+16
For all the bullsh*t I have to deal with, I think my favorite thing about myself is that generally, I'm very happy and optimistic. Whenever I remind myself of my schizophrenia and social anxiety, I quickly remember - you know what, at least I don't have depression. My friend has bipolar and mainly deals with the depression side of it, and it sucks seeing him go through heavy bouts of extreme sadness. I feel a lot for people with depression, I've come to understand just what that means as much as anyone without depression can. But I'm almost the opposite - too happy. And I mean that in a positive way.
This happiness is something that has arisen over the last few years. I used to be very uneasy about life, I remember a time when I was petrified of death. What I mean is, I've had my fair share of sadness just like anybody. But eventually my outlook became a positive one. I've become a very upbeat individual inside and with that, I've built emotional calluses from all the outward negativity. It takes a lot to bring me down now.

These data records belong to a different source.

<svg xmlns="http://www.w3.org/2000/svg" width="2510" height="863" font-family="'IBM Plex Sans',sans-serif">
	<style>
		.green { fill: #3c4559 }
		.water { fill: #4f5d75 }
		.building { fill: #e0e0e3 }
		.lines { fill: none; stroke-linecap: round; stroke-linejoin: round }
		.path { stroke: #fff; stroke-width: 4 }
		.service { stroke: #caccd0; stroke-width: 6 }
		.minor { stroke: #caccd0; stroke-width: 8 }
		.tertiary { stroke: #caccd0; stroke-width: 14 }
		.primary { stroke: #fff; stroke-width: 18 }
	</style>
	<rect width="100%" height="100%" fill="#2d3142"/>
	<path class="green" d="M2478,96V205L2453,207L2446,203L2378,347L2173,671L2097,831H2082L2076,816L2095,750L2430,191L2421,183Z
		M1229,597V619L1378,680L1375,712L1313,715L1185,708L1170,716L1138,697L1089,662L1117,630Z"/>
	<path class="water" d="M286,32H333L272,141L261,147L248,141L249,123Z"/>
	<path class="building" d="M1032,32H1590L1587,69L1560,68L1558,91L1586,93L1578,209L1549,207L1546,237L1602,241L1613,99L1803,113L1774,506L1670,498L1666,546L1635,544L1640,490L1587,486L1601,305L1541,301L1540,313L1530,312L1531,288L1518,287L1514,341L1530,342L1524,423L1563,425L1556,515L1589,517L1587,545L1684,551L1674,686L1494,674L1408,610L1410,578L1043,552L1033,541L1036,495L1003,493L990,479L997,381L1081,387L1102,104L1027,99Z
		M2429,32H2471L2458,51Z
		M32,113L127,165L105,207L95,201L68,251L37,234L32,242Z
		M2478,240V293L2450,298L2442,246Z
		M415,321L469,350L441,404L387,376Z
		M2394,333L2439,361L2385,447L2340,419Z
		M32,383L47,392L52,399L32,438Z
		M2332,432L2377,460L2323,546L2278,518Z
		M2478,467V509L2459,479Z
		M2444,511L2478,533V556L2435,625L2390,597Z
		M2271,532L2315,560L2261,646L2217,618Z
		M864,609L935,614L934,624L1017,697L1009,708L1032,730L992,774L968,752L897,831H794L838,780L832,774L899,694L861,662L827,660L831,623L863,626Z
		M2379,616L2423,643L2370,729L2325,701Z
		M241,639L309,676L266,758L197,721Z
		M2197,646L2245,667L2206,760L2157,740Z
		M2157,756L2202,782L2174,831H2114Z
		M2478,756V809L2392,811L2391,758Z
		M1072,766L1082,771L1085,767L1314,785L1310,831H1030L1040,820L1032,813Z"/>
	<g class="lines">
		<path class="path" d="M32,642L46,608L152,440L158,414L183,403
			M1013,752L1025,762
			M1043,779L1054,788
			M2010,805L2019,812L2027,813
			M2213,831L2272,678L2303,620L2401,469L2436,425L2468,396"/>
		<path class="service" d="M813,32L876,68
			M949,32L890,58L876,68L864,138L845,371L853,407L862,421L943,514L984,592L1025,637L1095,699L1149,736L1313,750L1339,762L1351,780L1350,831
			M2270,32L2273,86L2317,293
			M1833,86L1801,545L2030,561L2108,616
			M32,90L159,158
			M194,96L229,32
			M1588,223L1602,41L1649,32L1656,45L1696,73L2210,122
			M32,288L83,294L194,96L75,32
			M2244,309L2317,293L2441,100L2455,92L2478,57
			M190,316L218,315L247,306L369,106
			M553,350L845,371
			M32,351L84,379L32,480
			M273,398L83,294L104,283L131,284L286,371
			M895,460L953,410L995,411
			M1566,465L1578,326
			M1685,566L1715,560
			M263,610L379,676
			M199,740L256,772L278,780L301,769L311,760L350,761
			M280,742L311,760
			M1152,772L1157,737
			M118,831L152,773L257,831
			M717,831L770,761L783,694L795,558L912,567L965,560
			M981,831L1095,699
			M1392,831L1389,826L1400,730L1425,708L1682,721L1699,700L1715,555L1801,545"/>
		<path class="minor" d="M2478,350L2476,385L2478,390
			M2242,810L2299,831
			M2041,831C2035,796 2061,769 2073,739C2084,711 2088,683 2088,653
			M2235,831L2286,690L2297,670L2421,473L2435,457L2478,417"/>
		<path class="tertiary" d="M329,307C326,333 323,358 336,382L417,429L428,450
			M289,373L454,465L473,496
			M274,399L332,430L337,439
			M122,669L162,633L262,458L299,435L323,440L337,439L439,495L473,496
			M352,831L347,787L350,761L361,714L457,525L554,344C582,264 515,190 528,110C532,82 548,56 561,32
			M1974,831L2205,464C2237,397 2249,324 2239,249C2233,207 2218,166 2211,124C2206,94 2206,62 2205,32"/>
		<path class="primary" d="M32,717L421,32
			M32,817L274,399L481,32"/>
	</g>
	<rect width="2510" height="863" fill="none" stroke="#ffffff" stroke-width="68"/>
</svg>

Of course, there's a lot of room for improvement. But one of the cool things about living life for most of us is, as long as you try, you're only going to progress as a person and get better. At least, I hope that's the case. I feel I'm a better person than I was a year ago, and a far better person than I was five years ago, and infinitely better than I was ten years ago. And I feel I'll just keep getting better and better.
I don't know if/when I'll be proud of myself as a person. I think I'm already proud of my good traits, but I don't think I've accomplished enough to be truly proud of my entire being. I'll be proud of myself the day I make an amazing piece of music, or get married, or have a child. But most of all, the day I reflect and realize my social anxiety is over and done with - that's probably the day I'll be proud of myself most of all.